→ What is needed
Print the records exactly and in full, please; the pictures stay out.

Stored entries

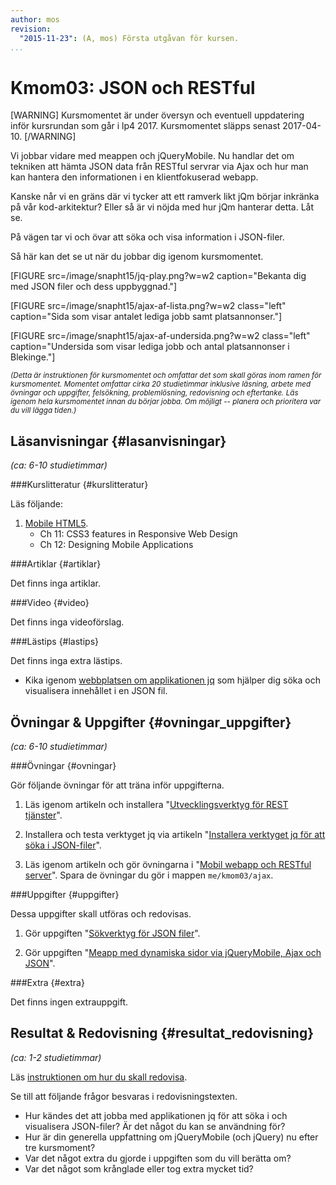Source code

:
 ```yaml
---
author: mos
revision:
  "2015-11-23": (A, mos) Första utgåvan för kursen.
...
```

Kmom03: JSON och RESTful
==================================

[WARNING]
Kursmomentet är under översyn och eventuell uppdatering inför kursrundan som går i lp4 2017. Kursmomentet släpps senast 2017-04-10.
[/WARNING]


Vi jobbar vidare med meappen och jQueryMobile. Nu handlar det om tekniken att hämta JSON data från RESTful servrar via Ajax och hur man kan hantera den informationen i en klientfokuserad webapp.

Kanske når vi en gräns där vi tycker att ett ramverk likt jQm börjar inkränka på vår kod-arkitektur? Eller så är vi nöjda med hur jQm hanterar detta. Låt se.

På vägen tar vi och övar att söka och visa information i JSON-filer.

<!--more-->

Så här kan det se ut när du jobbar dig igenom kursmomentet.

[FIGURE src=/image/snapht15/jq-play.png?w=w2 caption="Bekanta dig med JSON filer och dess uppbyggnad."]

[FIGURE src=/image/snapht15/ajax-af-lista.png?w=w2 class="left" caption="Sida som visar antalet lediga jobb samt platsannonser."]

[FIGURE src=/image/snapht15/ajax-af-undersida.png?w=w2 class="left" caption="Undersida som visar lediga jobb och antal platsannonser i Blekinge."]

<small>*(Detta är instruktionen för kursmomentet och omfattar det som skall göras inom ramen för kursmomentet. Momentet omfattar cirka 20 studietimmar inklusive läsning, arbete med övningar och uppgifter, felsökning, problemlösning, redovisning och eftertanke. Läs igenom hela kursmomentet innan du börjar jobba. Om möjligt -- planera och prioritera var du vill lägga tiden.)*</small>



Läsanvisningar  {#lasanvisningar}
---------------------------------

*(ca: 6-10 studietimmar)*


###Kurslitteratur  {#kurslitteratur}

Läs följande:

1. [Mobile HTML5](kunskap/boken-mobile-html5).
    * Ch 11: CSS3 features in Responsive Web Design
    * Ch 12: Designing Mobile Applications



###Artiklar {#artiklar}

Det finns inga artiklar.



###Video  {#video}

Det finns inga videoförslag.



###Lästips {#lastips}

Det finns inga extra lästips.

* Kika igenom [webbplatsen om applikationen jq](https://stedolan.github.io/jq/) som hjälper dig söka och visualisera innehållet i en JSON fil.



Övningar & Uppgifter  {#ovningar_uppgifter}
-------------------------------------------

*(ca: 6-10 studietimmar)*



###Övningar {#ovningar}

Gör följande övningar för att träna inför uppgifterna.

1. Läs igenom artikeln och installera "[Utvecklingsverktyg för REST tjänster](kunskap/utvecklingsverktyg-for-restful-tjanster)".

1.  Installera och testa verktyget jq via artikeln "[Installera verktyget jq för att söka i JSON-filer](kunskap/installera-verktyget-jq-for-att-soka-i-json-filer)".

1. Läs igenom artikeln och gör övningarna i "[Mobil webapp och RESTful server](kunskap/mobil-webapp-och-restful-server)". Spara de övningar du gör i mappen `me/kmom03/ajax`.



###Uppgifter {#uppgifter}

Dessa uppgifter skall utföras och redovisas.

1. Gör uppgiften "[Sökverktyg för JSON filer](uppgift/sokverktyg-for-json-filer)".

1. Gör uppgiften "[Meapp med dynamiska sidor via jQueryMobile, Ajax och JSON](uppgift/meapp-med-dynamiska-sidor-via-jquerymobile-ajax-och-json)".



###Extra {#extra}

Det finns ingen extrauppgift.



Resultat & Redovisning  {#resultat_redovisning}
-----------------------------------------------

*(ca: 1-2 studietimmar)*

Läs [instruktionen om hur du skall redovisa](kurser/webapp-v2/redovisa).

Se till att följande frågor besvaras i redovisningstexten.

* Hur kändes det att jobba med applikationen jq för att söka i och visualisera JSON-filer? Är det något du kan se användning för?
* Hur är din generella uppfattning om jQueryMobile (och jQuery) nu efter tre kursmoment?
* Var det något extra du gjorde i uppgiften som du vill berätta om?
* Var det något som krånglade eller tog extra mycket tid?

→ Result of this task
Source code

:
 ```yaml
---
author: mos
revision:
  "2015-11-23": (A, mos) Första utgåvan för kursen.
...
```

Kmom03: JSON och RESTful
==================================

[WARNING]
Kursmomentet är under översyn och eventuell uppdatering inför kursrundan som går i lp4 2017. Kursmomentet släpps senast 2017-04-10.
[/WARNING]


Vi jobbar vidare med meappen och jQueryMobile. Nu handlar det om tekniken att hämta JSON data från RESTful servrar via Ajax och hur man kan hantera den informationen i en klientfokuserad webapp.

Kanske når vi en gräns där vi tycker att ett ramverk likt jQm börjar inkränka på vår kod-arkitektur? Eller så är vi nöjda med hur jQm hanterar detta. Låt se.

På vägen tar vi och övar att söka och visa information i JSON-filer.

<!--more-->

Så här kan det se ut när du jobbar dig igenom kursmomentet.

[FIGURE src=/image/snapht15/jq-play.png?w=w2 caption="Bekanta dig med JSON filer och dess uppbyggnad."]

[FIGURE src=/image/snapht15/ajax-af-lista.png?w=w2 class="left" caption="Sida som visar antalet lediga jobb samt platsannonser."]

[FIGURE src=/image/snapht15/ajax-af-undersida.png?w=w2 class="left" caption="Undersida som visar lediga jobb och antal platsannonser i Blekinge."]

<small>*(Detta är instruktionen för kursmomentet och omfattar det som skall göras inom ramen för kursmomentet. Momentet omfattar cirka 20 studietimmar inklusive läsning, arbete med övningar och uppgifter, felsökning, problemlösning, redovisning och eftertanke. Läs igenom hela kursmomentet innan du börjar jobba. Om möjligt -- planera och prioritera var du vill lägga tiden.)*</small>



Läsanvisningar  {#lasanvisningar}
---------------------------------

*(ca: 6-10 studietimmar)*


###Kurslitteratur  {#kurslitteratur}

Läs följande:

1. [Mobile HTML5](kunskap/boken-mobile-html5).
    * Ch 11: CSS3 features in Responsive Web Design
    * Ch 12: Designing Mobile Applications



###Artiklar {#artiklar}

Det finns inga artiklar.



###Video  {#video}

Det finns inga videoförslag.



###Lästips {#lastips}

Det finns inga extra lästips.

* Kika igenom [webbplatsen om applikationen jq](https://stedolan.github.io/jq/) som hjälper dig söka och visualisera innehållet i en JSON fil.



Övningar & Uppgifter  {#ovningar_uppgifter}
-------------------------------------------

*(ca: 6-10 studietimmar)*



###Övningar {#ovningar}

Gör följande övningar för att träna inför uppgifterna.

1. Läs igenom artikeln och installera "[Utvecklingsverktyg för REST tjänster](kunskap/utvecklingsverktyg-for-restful-tjanster)".

1.  Installera och testa verktyget jq via artikeln "[Installera verktyget jq för att söka i JSON-filer](kunskap/installera-verktyget-jq-for-att-soka-i-json-filer)".

1. Läs igenom artikeln och gör övningarna i "[Mobil webapp och RESTful server](kunskap/mobil-webapp-och-restful-server)". Spara de övningar du gör i mappen `me/kmom03/ajax`.



###Uppgifter {#uppgifter}

Dessa uppgifter skall utföras och redovisas.

1. Gör uppgiften "[Sökverktyg för JSON filer](uppgift/sokverktyg-for-json-filer)".

1. Gör uppgiften "[Meapp med dynamiska sidor via jQueryMobile, Ajax och JSON](uppgift/meapp-med-dynamiska-sidor-via-jquerymobile-ajax-och-json)".



###Extra {#extra}

Det finns ingen extrauppgift.



Resultat & Redovisning  {#resultat_redovisning}
-----------------------------------------------

*(ca: 1-2 studietimmar)*

Läs [instruktionen om hur du skall redovisa](kurser/webapp-v2/redovisa).

Se till att följande frågor besvaras i redovisningstexten.

* Hur kändes det att jobba med applikationen jq för att söka i och visualisera JSON-filer? Är det något du kan se användning för?
* Hur är din generella uppfattning om jQueryMobile (och jQuery) nu efter tre kursmoment?
* Var det något extra du gjorde i uppgiften som du vill berätta om?
* Var det något som krånglade eller tog extra mycket tid?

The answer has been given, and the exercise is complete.